Let $X = \mathrm{Spec}\ A$, and for each prime ideal $\mathfrak{p} \subseteq A$, let $A_{\mathfrak{p}}$ be the localization of $A$ at $\mathfrak{p}$. Now, for each open set $U \subseteq X$, define $\mathcal{O}(U)$ to be the set of functions
$$s: U \rightarrow \coprod_{\mathfrak{p} \in U} A_{\mathfrak{p}}$$
such that $s(\mathfrak{p}) \in A_{\mathfrak{p}}$ for each $\mathfrak{p}$, and such that $s$ is locally a quotient of elements of $A$, that is, for each $\mathfrak{p} \in U$, there is some neighborhood $V_{\mathfrak{p}}$ of $\mathfrak{p}$ with $V_{\mathfrak{p}} \subseteq U$ and elements $a,f \in A$ such that for each $\mathfrak{q} \in V$ and $f \notin \mathfrak{q}$, $s(\mathfrak{q} )= a/f$ in $A_{\mathfrak{q}}$. My question is
Why is the sheaf of rings $\mathcal{O}$ defined above a sheaf of rings?
While it seems clear that $\mathcal{O}$ is a presheaf, I fail to see why it satisfies the extra axioms that make it a sheaf.

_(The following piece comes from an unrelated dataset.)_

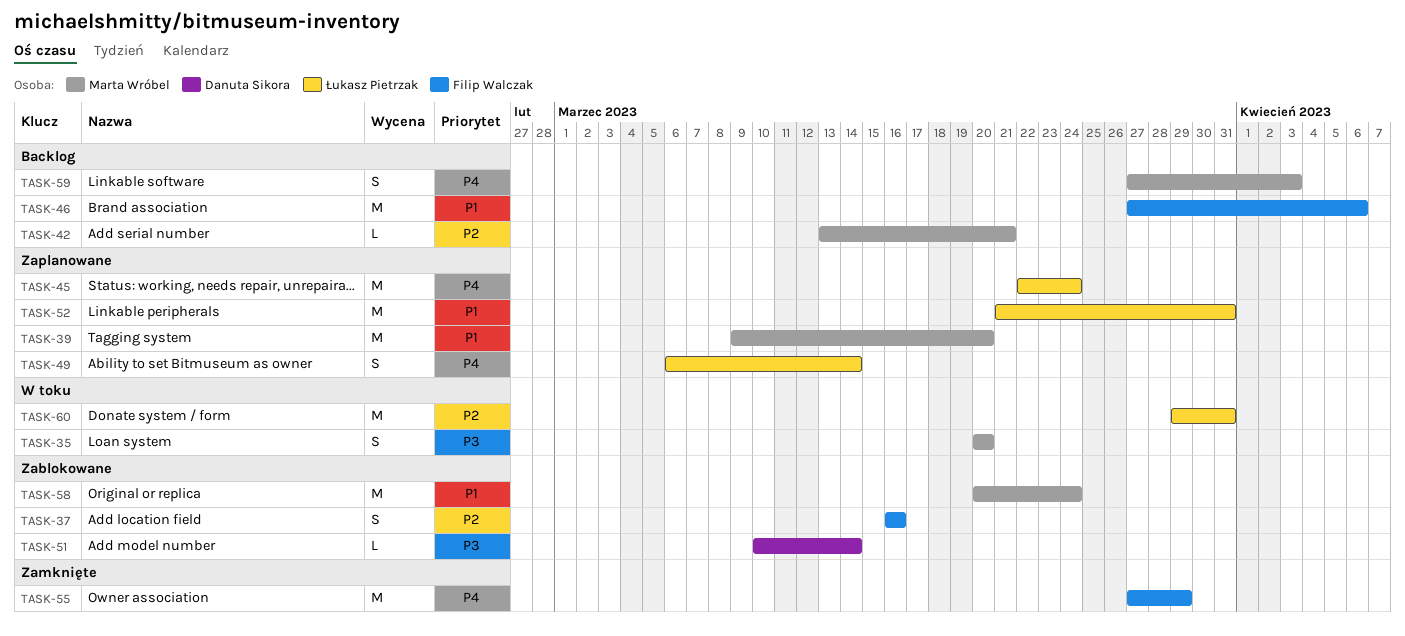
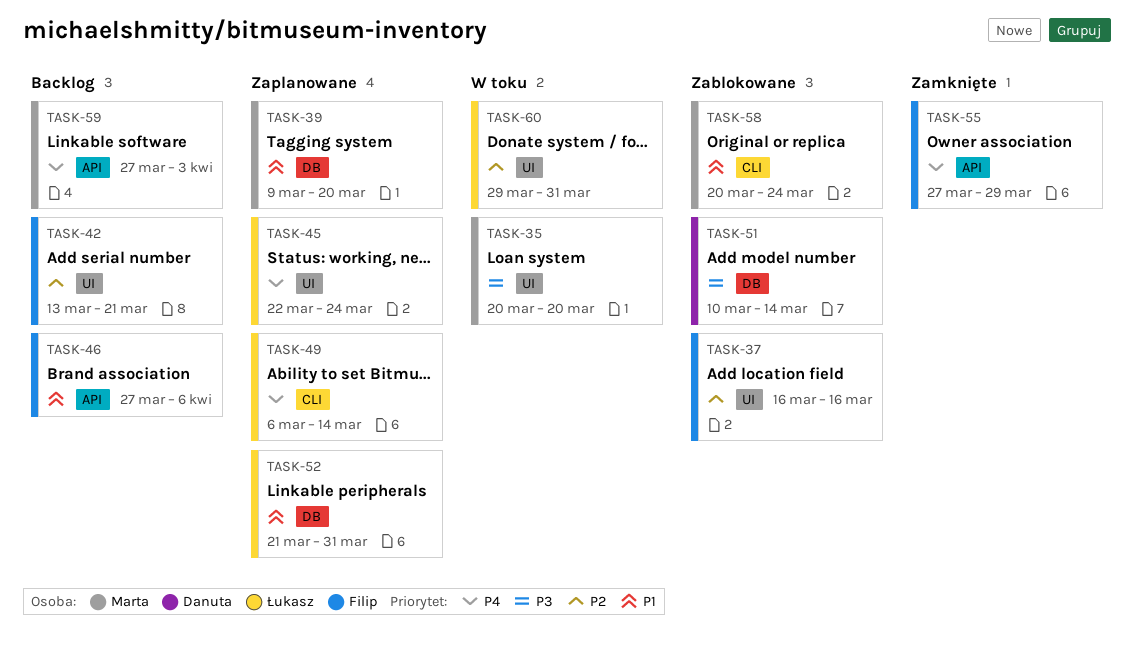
TASK-42, owner: Marta Wróbel -> Filip Walczak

Hartshorne says "it is clear from the local nature of the definition that $\mathcal{O}$ is a sheaf", but while trying to prove it formally, I couldn't show that it is actually a sheaf.
Also, I've just been fiddling around with the definitions for the moment trying to gain some insight about why this "provides a systematic way of keeping track of local algebraic data on $\mathrm{Spec}\ A$", but for now, it's just as mysterious as it was at the beginning. So if anyone could provide me some insight about why this is what we want to be our definition of structure sheaf, I'd be very grateful for that. Thank you in advance!
Best Answer
As someone who has experienced nearly constant frustration in verifying "obvious" claims in algebraic geometry textbooks, I didn't find this one to be too bad.
Let $U_i$ be an open cover of $U$, let $s \in \mathcal O_X(U)$, and suppose $s|U_i = 0$ for all $i$. Now $s$ is a function from $U$ into the disjoint union of the rings $A_{\mathfrak p} : \mathfrak p \in U$. To say that $s$ is the zero element is to say that $s(\mathfrak p)$ is zero in $A_{\mathfrak p}$ for all $\mathfrak p$. So it is clear that $s = 0$.
Now suppose $s_i \in \mathcal O_X(U_i)$, and $s_i$ and $s_j$ agree on $U_i \cap U_j$ for all $i, j$. Then it is clear that there is a unique function $s: U \rightarrow \coprod\limits_{\mathfrak p \in U} A_{\mathfrak p}$ whose restriction to $U_i$ is $s_i$ for all $i$. Obviously, $s(\mathfrak p) \in A_{\mathfrak p}$ for all $\mathfrak p$, and the question now is whether $s$ is locally a quotient of elements from $A$.
Let $\mathfrak q \in U$. Then $\mathfrak q $ lies in some $U_i$, and since $s_i = s|U_i$ is in $\mathcal O_X(U_i)$, there exists an open neighborhood $V$ of $\mathfrak q$ and elements $a, f \in A$, with $f \not\in \mathfrak p$ for any $\mathfrak p \in V$, such that $s_i(\mathfrak p) = \frac{a}{f} \in A_{\mathfrak p}$ for all $\mathfrak p \in V$. But $s_i(\mathfrak p ) = s(\mathfrak p)$, done.